• _THE PROBLEM_: Each line with the word "between" must appear in the answer, copied from the records.

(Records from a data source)
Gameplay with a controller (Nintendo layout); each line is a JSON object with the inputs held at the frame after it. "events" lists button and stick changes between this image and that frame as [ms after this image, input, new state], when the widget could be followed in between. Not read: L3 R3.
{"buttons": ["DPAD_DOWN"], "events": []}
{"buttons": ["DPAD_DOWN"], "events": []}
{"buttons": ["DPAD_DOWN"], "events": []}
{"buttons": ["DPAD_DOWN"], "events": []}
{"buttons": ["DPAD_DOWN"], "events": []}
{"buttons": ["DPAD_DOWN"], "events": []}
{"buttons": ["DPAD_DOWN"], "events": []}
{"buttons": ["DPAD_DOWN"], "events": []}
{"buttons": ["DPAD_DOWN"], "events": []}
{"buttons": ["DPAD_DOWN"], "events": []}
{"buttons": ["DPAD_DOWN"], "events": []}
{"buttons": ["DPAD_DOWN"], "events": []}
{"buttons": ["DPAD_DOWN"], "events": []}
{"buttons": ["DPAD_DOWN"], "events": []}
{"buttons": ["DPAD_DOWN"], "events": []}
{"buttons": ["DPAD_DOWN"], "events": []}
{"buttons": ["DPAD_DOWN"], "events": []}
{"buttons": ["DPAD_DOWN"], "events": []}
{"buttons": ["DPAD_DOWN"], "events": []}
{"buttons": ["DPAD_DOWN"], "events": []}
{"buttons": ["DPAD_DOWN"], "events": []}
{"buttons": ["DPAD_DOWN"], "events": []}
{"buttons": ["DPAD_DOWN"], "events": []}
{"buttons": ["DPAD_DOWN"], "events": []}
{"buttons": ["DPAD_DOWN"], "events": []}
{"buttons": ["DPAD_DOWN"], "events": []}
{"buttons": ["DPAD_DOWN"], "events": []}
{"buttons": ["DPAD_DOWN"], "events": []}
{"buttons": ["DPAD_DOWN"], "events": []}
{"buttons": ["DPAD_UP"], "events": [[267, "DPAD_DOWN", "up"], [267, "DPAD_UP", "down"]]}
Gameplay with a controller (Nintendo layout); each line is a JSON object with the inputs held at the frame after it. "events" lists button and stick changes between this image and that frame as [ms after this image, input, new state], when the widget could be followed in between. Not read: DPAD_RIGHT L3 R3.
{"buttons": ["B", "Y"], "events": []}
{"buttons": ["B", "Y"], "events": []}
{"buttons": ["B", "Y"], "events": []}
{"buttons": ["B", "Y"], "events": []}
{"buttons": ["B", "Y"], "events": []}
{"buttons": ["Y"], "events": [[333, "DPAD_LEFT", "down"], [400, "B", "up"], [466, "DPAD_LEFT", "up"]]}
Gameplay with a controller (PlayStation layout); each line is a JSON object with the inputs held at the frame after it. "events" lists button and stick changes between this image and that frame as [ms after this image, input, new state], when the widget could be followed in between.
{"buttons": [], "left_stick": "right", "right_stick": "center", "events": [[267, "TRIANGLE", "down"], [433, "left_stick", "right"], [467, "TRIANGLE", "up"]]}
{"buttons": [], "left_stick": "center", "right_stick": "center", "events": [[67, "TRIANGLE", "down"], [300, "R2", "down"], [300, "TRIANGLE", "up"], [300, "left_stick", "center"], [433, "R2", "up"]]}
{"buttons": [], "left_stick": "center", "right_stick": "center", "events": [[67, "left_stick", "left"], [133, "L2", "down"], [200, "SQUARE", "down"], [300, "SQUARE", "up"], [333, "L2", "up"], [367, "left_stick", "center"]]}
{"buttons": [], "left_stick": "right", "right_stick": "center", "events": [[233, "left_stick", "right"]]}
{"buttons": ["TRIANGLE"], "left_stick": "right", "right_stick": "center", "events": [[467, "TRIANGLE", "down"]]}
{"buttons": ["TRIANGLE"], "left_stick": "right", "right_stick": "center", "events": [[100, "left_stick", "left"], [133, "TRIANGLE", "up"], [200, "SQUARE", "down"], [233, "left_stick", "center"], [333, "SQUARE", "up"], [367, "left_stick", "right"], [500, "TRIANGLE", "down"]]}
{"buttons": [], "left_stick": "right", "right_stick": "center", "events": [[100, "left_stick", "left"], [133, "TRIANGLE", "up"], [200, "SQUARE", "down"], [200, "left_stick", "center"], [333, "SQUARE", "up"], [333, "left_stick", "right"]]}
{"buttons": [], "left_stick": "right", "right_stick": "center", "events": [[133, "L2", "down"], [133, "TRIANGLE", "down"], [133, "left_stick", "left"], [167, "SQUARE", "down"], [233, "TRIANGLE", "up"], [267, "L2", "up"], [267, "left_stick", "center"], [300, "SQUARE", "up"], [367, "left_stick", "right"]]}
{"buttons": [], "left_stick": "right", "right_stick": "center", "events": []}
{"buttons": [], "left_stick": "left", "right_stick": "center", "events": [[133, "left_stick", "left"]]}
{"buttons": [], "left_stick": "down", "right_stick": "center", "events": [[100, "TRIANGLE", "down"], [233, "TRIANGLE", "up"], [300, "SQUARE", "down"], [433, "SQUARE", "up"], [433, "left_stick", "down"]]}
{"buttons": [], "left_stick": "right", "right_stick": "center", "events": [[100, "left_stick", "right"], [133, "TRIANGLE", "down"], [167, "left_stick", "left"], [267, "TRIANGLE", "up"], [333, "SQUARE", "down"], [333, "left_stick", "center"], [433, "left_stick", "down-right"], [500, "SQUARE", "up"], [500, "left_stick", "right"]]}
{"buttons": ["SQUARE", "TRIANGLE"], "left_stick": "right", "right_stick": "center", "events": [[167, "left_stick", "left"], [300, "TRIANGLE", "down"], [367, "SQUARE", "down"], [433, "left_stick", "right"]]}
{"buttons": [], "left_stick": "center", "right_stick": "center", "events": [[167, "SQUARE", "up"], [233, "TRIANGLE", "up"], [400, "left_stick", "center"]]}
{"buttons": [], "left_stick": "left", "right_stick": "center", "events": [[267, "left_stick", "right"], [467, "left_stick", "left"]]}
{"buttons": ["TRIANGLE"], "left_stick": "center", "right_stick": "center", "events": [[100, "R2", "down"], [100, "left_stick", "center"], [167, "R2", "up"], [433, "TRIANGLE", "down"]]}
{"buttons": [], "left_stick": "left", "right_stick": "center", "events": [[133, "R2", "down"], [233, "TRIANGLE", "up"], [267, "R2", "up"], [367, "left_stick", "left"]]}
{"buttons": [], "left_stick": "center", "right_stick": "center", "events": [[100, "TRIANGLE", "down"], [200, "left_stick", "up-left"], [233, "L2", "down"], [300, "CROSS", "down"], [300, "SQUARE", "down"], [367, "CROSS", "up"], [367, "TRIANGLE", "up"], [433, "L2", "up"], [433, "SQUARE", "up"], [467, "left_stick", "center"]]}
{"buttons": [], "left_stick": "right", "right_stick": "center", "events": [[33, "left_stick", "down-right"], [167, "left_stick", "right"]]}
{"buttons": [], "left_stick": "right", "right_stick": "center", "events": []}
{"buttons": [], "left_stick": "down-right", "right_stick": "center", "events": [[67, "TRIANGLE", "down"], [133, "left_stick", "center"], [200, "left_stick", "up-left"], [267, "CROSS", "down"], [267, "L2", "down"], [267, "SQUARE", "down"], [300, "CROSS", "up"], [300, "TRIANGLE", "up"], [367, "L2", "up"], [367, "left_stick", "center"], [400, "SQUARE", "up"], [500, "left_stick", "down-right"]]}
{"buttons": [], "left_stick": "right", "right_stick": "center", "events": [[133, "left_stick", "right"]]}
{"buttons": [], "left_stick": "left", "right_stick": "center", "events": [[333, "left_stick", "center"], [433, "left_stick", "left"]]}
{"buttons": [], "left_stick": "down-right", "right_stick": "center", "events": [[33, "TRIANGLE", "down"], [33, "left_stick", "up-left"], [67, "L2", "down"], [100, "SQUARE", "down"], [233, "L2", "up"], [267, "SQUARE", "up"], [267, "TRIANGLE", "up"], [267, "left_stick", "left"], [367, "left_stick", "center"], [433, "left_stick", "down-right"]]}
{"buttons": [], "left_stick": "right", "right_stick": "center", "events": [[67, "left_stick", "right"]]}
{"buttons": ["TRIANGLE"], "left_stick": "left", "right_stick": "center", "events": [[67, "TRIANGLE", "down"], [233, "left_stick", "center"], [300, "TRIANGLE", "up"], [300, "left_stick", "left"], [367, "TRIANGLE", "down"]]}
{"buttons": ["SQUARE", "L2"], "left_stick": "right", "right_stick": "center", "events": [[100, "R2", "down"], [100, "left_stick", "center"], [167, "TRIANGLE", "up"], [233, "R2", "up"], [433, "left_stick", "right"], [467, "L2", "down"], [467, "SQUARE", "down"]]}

• _EXERCISE RESPONSE_:
Gameplay with a controller (Nintendo layout); each line is a JSON object with the inputs held at the frame after it. "events" lists button and stick changes between this image and that frame as [ms after this image, input, new state], when the widget could be followed in between. Not read: L3 R3.
Gameplay with a controller (Nintendo layout); each line is a JSON object with the inputs held at the frame after it. "events" lists button and stick changes between this image and that frame as [ms after this image, input, new state], when the widget could be followed in between. Not read: DPAD_RIGHT L3 R3.
Gameplay with a controller (PlayStation layout); each line is a JSON object with the inputs held at the frame after it. "events" lists button and stick changes between this image and that frame as [ms after this image, input, new state], when the widget could be followed in between.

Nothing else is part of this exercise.